--- START ---

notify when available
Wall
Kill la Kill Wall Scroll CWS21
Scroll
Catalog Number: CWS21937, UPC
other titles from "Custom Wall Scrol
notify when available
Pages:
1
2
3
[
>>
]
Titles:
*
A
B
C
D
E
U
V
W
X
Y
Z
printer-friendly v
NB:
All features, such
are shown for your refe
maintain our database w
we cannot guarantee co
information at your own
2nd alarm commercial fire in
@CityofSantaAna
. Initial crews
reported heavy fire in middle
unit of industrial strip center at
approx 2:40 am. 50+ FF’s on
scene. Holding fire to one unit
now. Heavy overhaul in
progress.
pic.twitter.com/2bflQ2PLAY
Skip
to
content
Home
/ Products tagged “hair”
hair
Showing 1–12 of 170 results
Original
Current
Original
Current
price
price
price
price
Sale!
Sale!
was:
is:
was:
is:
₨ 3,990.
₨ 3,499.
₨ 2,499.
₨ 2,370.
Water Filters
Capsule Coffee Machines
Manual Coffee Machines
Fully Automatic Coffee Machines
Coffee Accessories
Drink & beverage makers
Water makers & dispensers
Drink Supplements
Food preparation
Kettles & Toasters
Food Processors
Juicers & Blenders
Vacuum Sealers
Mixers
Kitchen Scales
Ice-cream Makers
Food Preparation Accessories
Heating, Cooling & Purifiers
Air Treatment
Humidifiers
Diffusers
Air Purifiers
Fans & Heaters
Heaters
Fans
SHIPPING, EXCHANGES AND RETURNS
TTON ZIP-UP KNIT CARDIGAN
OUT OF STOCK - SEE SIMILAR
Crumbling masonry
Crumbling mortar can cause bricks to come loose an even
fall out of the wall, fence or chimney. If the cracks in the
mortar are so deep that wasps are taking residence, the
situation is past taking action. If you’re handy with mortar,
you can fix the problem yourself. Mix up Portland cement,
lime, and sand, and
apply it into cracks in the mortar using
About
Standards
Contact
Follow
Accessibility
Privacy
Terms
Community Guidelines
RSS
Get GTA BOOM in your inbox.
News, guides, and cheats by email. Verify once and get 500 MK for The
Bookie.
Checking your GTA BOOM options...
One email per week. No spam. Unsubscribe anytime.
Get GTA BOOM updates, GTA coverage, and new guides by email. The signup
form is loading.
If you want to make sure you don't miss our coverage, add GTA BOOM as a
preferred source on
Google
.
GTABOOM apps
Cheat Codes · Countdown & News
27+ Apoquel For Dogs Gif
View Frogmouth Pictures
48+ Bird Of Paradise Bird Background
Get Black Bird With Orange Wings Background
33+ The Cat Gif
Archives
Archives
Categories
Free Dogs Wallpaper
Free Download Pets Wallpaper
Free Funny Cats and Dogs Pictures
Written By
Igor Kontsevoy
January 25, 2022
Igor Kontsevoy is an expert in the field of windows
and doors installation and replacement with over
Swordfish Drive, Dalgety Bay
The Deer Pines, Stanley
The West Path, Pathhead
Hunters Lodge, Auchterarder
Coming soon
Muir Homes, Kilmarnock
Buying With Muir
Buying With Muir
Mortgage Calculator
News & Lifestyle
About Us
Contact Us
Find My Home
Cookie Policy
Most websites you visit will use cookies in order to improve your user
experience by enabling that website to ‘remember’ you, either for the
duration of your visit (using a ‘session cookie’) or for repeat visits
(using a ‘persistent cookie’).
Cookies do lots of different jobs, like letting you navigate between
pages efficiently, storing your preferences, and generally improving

--- END ---

-- WORK REQUIRED --
Please copy the lines in the records above between the one holding "pic.twitter.com/2bflQ2PLAY" and the one holding "33+ The Cat Gif", inclusive, exactly and with no other line.

-- TASK OUTPUT --
pic.twitter.com/2bflQ2PLAY
Skip
to
content
Home
/ Products tagged “hair”
hair
Showing 1–12 of 170 results
Original
Current
Original
Current
price
price
price
price
Sale!
Sale!
was:
is:
was:
is:
₨ 3,990.
₨ 3,499.
₨ 2,499.
₨ 2,370.
Water Filters
Capsule Coffee Machines
Manual Coffee Machines
Fully Automatic Coffee Machines
Coffee Accessories
Drink & beverage makers
Water makers & dispensers
Drink Supplements
Food preparation
Kettles & Toasters
Food Processors
Juicers & Blenders
Vacuum Sealers
Mixers
Kitchen Scales
Ice-cream Makers
Food Preparation Accessories
Heating, Cooling & Purifiers
Air Treatment
Humidifiers
Diffusers
Air Purifiers
Fans & Heaters
Heaters
Fans
SHIPPING, EXCHANGES AND RETURNS
TTON ZIP-UP KNIT CARDIGAN
OUT OF STOCK - SEE SIMILAR
Crumbling masonry
Crumbling mortar can cause bricks to come loose an even
fall out of the wall, fence or chimney. If the cracks in the
mortar are so deep that wasps are taking residence, the
situation is past taking action. If you’re handy with mortar,
you can fix the problem yourself. Mix up Portland cement,
lime, and sand, and
apply it into cracks in the mortar using
About
Standards
Contact
Follow
Accessibility
Privacy
Terms
Community Guidelines
RSS
Get GTA BOOM in your inbox.
News, guides, and cheats by email. Verify once and get 500 MK for The
Bookie.
Checking your GTA BOOM options...
One email per week. No spam. Unsubscribe anytime.
Get GTA BOOM updates, GTA coverage, and new guides by email. The signup
form is loading.
If you want to make sure you don't miss our coverage, add GTA BOOM as a
preferred source on
Google
.
GTABOOM apps
Cheat Codes · Countdown & News
27+ Apoquel For Dogs Gif
View Frogmouth Pictures
48+ Bird Of Paradise Bird Background
Get Black Bird With Orange Wings Background
33+ The Cat Gif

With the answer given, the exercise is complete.